Dataset items>
** begin **

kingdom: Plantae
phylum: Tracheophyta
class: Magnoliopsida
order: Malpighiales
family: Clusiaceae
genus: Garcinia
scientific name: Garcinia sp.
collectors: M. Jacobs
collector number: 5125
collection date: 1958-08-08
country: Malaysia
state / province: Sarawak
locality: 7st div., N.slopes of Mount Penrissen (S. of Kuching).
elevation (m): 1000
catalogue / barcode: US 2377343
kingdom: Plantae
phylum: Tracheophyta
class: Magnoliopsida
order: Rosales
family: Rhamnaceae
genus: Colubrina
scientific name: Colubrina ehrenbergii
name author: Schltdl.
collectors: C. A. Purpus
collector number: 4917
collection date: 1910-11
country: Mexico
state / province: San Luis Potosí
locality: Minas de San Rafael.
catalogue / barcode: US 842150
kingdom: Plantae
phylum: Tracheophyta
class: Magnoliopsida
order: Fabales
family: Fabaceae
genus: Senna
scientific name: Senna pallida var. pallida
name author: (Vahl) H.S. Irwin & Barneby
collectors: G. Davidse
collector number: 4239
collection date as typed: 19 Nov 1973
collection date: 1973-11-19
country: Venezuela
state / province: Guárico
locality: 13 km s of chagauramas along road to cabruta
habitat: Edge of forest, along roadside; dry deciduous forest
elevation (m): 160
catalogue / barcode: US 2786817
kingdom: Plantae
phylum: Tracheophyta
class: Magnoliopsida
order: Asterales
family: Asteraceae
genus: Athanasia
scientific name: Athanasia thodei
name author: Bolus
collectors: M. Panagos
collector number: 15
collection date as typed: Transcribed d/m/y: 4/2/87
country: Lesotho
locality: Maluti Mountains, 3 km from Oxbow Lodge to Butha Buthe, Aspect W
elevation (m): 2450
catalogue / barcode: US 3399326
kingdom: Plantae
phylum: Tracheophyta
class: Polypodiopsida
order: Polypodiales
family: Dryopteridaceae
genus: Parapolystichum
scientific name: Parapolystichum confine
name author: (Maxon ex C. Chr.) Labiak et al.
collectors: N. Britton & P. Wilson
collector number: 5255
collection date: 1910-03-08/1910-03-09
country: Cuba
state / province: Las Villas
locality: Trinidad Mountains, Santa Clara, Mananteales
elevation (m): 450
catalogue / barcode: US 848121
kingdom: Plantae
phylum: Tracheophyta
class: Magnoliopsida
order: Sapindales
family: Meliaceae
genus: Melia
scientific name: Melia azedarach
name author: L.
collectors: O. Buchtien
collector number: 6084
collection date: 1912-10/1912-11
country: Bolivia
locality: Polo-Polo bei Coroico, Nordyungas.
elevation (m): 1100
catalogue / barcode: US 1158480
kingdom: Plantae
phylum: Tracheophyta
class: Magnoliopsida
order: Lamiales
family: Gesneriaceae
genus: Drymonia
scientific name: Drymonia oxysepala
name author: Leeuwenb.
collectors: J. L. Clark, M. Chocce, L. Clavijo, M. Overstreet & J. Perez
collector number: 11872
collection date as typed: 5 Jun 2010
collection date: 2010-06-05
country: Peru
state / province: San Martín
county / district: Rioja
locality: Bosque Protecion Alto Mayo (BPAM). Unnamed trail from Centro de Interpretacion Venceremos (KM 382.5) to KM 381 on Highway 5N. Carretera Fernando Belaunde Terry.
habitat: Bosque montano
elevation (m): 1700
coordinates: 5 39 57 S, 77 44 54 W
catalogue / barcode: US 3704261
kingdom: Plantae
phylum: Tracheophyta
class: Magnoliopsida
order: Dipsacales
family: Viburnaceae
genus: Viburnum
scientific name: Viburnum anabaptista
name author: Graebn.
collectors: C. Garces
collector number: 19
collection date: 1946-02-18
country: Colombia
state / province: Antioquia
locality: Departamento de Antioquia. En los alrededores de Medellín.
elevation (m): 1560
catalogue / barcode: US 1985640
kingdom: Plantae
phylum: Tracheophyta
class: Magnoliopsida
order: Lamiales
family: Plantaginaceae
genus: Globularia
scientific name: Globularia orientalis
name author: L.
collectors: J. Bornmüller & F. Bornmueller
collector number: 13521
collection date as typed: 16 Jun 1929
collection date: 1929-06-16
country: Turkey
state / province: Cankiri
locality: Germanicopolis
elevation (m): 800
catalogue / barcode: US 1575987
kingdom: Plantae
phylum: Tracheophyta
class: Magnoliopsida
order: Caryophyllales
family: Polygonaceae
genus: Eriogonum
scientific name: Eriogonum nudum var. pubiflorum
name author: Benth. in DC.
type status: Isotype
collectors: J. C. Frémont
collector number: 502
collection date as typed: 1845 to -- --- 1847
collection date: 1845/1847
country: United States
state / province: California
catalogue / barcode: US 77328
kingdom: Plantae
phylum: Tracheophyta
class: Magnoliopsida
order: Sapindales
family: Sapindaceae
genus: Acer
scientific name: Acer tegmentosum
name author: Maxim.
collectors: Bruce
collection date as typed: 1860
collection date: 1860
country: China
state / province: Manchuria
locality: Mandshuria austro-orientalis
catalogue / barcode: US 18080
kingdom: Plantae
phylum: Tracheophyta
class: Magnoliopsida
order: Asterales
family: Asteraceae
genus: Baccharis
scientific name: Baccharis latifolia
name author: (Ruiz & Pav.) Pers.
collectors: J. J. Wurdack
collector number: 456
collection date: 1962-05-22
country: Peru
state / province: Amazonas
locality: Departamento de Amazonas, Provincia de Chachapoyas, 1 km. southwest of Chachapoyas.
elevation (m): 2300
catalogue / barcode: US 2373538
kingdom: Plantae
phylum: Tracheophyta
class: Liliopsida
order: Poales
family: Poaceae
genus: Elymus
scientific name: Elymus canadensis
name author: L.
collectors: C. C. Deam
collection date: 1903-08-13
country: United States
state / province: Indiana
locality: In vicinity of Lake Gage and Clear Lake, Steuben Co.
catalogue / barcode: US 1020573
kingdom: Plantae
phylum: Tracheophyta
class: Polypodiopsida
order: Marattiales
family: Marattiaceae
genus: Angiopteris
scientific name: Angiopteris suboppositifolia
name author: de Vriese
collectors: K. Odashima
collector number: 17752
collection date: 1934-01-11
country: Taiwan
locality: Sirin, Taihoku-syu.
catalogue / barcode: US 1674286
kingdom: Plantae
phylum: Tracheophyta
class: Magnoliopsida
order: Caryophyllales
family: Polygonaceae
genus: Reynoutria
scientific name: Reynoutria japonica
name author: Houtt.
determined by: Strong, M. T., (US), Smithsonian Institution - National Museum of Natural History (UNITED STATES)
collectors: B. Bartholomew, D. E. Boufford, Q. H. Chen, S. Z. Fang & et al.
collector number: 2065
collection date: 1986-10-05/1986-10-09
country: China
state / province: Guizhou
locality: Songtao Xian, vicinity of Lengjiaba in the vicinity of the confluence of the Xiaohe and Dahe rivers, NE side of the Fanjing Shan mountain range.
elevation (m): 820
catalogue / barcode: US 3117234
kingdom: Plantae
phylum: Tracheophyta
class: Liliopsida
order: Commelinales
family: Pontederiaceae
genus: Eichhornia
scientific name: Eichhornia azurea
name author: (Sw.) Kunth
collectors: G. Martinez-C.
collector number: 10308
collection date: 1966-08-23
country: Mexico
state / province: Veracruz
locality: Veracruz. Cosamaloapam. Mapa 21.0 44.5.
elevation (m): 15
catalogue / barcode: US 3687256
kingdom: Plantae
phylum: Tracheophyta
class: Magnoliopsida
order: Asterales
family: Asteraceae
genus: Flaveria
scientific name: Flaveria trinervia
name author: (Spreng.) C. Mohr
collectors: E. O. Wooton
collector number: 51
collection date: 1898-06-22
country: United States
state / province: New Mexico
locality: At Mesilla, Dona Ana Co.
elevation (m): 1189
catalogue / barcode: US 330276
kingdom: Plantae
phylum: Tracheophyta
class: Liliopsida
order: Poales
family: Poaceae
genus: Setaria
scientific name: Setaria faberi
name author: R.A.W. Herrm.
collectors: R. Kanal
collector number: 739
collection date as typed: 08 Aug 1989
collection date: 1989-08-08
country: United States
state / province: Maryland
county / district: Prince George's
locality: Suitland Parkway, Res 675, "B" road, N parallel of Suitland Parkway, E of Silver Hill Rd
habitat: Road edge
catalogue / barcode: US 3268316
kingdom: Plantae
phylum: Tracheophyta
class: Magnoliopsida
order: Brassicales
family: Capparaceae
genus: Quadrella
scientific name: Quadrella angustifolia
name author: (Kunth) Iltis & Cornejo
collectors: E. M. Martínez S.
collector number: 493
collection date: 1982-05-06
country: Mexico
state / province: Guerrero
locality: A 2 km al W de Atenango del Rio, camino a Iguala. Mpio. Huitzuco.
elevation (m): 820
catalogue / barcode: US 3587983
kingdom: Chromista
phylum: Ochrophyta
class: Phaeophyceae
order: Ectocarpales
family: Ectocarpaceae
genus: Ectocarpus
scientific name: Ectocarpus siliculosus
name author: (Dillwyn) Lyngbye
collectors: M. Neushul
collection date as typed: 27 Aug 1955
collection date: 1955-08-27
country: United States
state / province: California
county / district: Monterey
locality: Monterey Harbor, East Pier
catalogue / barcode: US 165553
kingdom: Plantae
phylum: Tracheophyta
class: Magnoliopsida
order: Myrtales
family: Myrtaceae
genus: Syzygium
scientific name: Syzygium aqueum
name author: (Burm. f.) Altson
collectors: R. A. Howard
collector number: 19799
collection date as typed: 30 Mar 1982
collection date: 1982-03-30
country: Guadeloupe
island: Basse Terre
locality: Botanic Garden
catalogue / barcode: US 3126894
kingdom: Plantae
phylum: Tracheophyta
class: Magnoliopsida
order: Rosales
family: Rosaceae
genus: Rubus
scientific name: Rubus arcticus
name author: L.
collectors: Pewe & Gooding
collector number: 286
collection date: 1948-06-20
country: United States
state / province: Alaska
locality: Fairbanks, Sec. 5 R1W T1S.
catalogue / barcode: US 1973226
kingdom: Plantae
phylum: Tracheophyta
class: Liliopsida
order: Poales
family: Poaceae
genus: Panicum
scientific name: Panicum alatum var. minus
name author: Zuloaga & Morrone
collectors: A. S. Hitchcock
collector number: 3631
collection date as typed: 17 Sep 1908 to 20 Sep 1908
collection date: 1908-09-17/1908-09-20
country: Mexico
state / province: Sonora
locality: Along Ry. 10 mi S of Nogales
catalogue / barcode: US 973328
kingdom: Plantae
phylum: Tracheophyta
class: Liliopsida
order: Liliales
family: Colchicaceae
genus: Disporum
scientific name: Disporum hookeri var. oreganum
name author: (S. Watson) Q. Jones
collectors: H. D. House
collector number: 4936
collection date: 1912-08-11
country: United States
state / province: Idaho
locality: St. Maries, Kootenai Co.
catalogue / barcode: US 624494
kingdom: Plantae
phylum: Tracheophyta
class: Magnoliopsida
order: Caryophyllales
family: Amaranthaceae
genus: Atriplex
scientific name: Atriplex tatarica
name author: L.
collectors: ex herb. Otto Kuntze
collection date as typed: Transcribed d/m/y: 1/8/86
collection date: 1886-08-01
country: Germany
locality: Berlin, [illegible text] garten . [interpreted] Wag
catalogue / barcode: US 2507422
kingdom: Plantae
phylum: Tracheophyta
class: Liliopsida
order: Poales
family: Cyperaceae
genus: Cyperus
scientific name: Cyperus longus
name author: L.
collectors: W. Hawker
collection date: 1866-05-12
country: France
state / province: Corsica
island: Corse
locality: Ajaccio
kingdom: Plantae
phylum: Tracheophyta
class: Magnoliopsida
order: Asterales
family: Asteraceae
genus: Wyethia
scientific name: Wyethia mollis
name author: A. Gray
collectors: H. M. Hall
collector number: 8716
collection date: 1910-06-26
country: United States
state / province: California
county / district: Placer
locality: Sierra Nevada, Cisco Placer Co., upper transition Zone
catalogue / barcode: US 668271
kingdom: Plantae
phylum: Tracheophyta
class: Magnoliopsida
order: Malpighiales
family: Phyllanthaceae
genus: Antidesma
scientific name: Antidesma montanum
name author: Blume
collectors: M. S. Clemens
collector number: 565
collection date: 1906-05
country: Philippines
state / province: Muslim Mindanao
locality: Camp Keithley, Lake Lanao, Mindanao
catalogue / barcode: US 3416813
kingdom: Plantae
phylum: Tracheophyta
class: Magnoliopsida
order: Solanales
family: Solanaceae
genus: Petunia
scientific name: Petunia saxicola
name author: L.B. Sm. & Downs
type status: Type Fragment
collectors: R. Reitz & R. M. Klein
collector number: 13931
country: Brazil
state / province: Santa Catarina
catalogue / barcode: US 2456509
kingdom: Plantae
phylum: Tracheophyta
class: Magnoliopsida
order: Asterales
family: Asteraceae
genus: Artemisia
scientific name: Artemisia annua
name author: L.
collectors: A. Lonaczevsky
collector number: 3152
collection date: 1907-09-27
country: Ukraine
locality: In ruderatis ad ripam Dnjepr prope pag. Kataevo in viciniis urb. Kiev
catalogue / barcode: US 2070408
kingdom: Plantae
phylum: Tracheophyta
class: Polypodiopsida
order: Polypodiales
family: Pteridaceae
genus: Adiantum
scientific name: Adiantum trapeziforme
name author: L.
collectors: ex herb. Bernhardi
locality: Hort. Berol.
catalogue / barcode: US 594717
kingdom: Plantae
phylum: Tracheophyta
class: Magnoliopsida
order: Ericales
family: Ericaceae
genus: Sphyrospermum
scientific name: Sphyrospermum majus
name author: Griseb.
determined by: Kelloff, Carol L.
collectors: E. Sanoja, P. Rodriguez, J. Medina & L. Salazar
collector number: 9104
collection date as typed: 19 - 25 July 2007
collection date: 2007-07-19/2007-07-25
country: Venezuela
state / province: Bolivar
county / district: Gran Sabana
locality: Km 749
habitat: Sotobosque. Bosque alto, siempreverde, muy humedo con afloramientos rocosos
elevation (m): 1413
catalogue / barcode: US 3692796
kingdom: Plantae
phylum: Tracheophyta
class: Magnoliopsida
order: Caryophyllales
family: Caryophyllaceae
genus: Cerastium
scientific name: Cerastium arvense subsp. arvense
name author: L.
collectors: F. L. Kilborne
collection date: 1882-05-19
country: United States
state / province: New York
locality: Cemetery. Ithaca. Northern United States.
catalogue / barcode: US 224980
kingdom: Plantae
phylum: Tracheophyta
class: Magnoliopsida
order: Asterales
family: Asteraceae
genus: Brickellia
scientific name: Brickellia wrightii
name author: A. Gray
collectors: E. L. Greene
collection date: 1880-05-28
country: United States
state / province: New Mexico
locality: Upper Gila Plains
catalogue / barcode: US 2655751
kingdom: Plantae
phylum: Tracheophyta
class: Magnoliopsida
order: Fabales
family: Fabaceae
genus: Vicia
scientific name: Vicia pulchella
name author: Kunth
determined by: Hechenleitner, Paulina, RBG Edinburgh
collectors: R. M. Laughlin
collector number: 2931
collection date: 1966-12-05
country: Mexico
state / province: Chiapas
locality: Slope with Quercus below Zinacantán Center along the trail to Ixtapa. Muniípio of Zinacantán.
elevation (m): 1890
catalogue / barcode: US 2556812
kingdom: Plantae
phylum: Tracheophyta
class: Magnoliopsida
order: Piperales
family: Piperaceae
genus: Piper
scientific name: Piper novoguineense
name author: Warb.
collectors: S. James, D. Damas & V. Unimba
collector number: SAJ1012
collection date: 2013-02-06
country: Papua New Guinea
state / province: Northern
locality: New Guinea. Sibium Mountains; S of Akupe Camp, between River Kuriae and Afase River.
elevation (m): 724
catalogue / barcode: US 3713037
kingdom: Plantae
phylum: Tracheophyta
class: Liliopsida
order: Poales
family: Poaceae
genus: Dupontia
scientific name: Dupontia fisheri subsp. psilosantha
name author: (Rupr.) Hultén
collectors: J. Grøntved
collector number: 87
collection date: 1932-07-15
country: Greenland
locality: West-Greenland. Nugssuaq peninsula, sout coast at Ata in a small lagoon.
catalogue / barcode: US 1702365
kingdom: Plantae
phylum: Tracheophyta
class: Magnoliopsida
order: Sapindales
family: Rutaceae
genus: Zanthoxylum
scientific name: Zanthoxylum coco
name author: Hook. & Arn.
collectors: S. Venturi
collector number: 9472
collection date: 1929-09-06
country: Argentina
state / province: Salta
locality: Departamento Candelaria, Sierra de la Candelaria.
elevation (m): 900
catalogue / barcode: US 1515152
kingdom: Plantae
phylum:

** end **

THE PROBLEM>
Quote the lines of the data word for word, beginning with the line that contains "name author: (Vahl) H.S. Irwin & Barneby" and ending after the line that contains "county / district: Rioja".

PROBLEM SOLUTION>
name author: (Vahl) H.S. Irwin & Barneby
collectors: G. Davidse
collector number: 4239
collection date as typed: 19 Nov 1973
collection date: 1973-11-19
country: Venezuela
state / province: Guárico
locality: 13 km s of chagauramas along road to cabruta
habitat: Edge of forest, along roadside; dry deciduous forest
elevation (m): 160
catalogue / barcode: US 2786817
kingdom: Plantae
phylum: Tracheophyta
class: Magnoliopsida
order: Asterales
family: Asteraceae
genus: Athanasia
scientific name: Athanasia thodei
name author: Bolus
collectors: M. Panagos
collector number: 15
collection date as typed: Transcribed d/m/y: 4/2/87
country: Lesotho
locality: Maluti Mountains, 3 km from Oxbow Lodge to Butha Buthe, Aspect W
elevation (m): 2450
catalogue / barcode: US 3399326
kingdom: Plantae
phylum: Tracheophyta
class: Polypodiopsida
order: Polypodiales
family: Dryopteridaceae
genus: Parapolystichum
scientific name: Parapolystichum confine
name author: (Maxon ex C. Chr.) Labiak et al.
collectors: N. Britton & P. Wilson
collector number: 5255
collection date: 1910-03-08/1910-03-09
country: Cuba
state / province: Las Villas
locality: Trinidad Mountains, Santa Clara, Mananteales
elevation (m): 450
catalogue / barcode: US 848121
kingdom: Plantae
phylum: Tracheophyta
class: Magnoliopsida
order: Sapindales
family: Meliaceae
genus: Melia
scientific name: Melia azedarach
name author: L.
collectors: O. Buchtien
collector number: 6084
collection date: 1912-10/1912-11
country: Bolivia
locality: Polo-Polo bei Coroico, Nordyungas.
elevation (m): 1100
catalogue / barcode: US 1158480
kingdom: Plantae
phylum: Tracheophyta
class: Magnoliopsida
order: Lamiales
family: Gesneriaceae
genus: Drymonia
scientific name: Drymonia oxysepala
name author: Leeuwenb.
collectors: J. L. Clark, M. Chocce, L. Clavijo, M. Overstreet & J. Perez
collector number: 11872
collection date as typed: 5 Jun 2010
collection date: 2010-06-05
country: Peru
state / province: San Martín
county / district: Rioja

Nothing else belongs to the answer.